Целый месяц мы жили в этом самом госпитале, который больше походил на тюрьму. Нам пришлось выдержать около восьмидесяти испытаний. Подчас не просто тяжелых, а жестоких. Так, например, чтобы провести дополнительные исследования, в мочеиспускательный канал вводили катетер. Эта процедура невероятно болезненная. После нее у мужиков еще пару недель подштанники были в крови. У нас забрали одежду и выдали больничные пижамы. Кроме того, отняли бритвы, чтобы никто не смог вскрыть себе вены, и ремни, чтобы не вешались…

Одно из медицинских обследований и испытаний. Всего их было около 80-ти. Трудных, жестких, часто противных, иногда жестоких. И каждое из них могла решить твою судьбу – быть или не быть космонавтом

Я был уверен, что не стану космонавтом именно из-за здоровья, подорванного войной. Ведь два года моего детства прошли в фашистской оккупации, вокруг был голод, холод и антисанитария – откуда тут здоровье?! Я и простужался частенько, и чувствовал легкие боли то в ноге, то в плече. Я не был суперменом.

Правда, спортивная подготовка у меня была для ученого очень неплохая.

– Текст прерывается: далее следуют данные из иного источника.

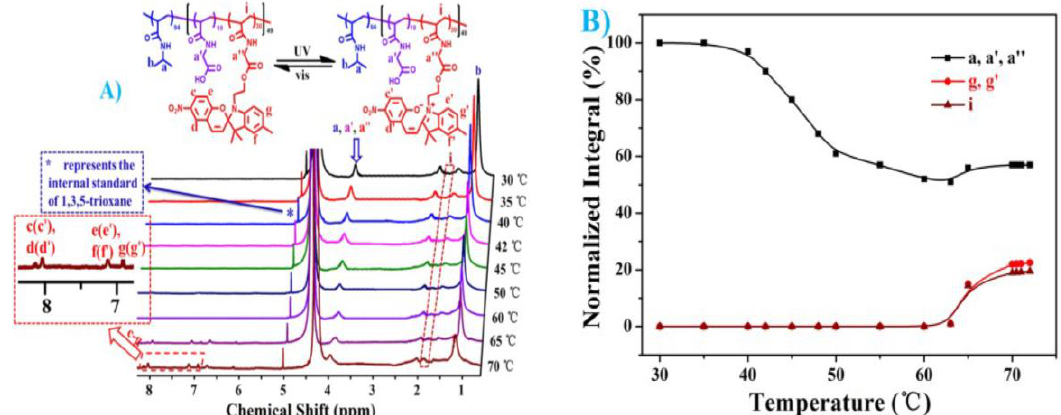
Figure 4 . 1 H NMR spectra of 1 wt % PNIPAAm 94 - b -P(NAG 19 - co -NAGSP 30 ) micelles dispersed in D 2 O at different temperatures ( A ); and the temperature-dependent signals of three typical protons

Я был заядлым автомобилистом и вскоре стал кандидатом в мастера по автоспорту. Гонял на мотоциклах, что впоследствии чуть не сыграло в моей судьбе роковую роль. Много занимался подводным плаванием, подводной охотой. Всерьез увлекался горнолыжным спортом – вплоть до семидесяти лет не бросал этого увлечения. У меня были разряды по планеризму, по самолетному спорту, по стрельбе из винтовки и пистолета и разряд по парашютному спорту. И все-таки к своим физическим возможностям я относился скептически.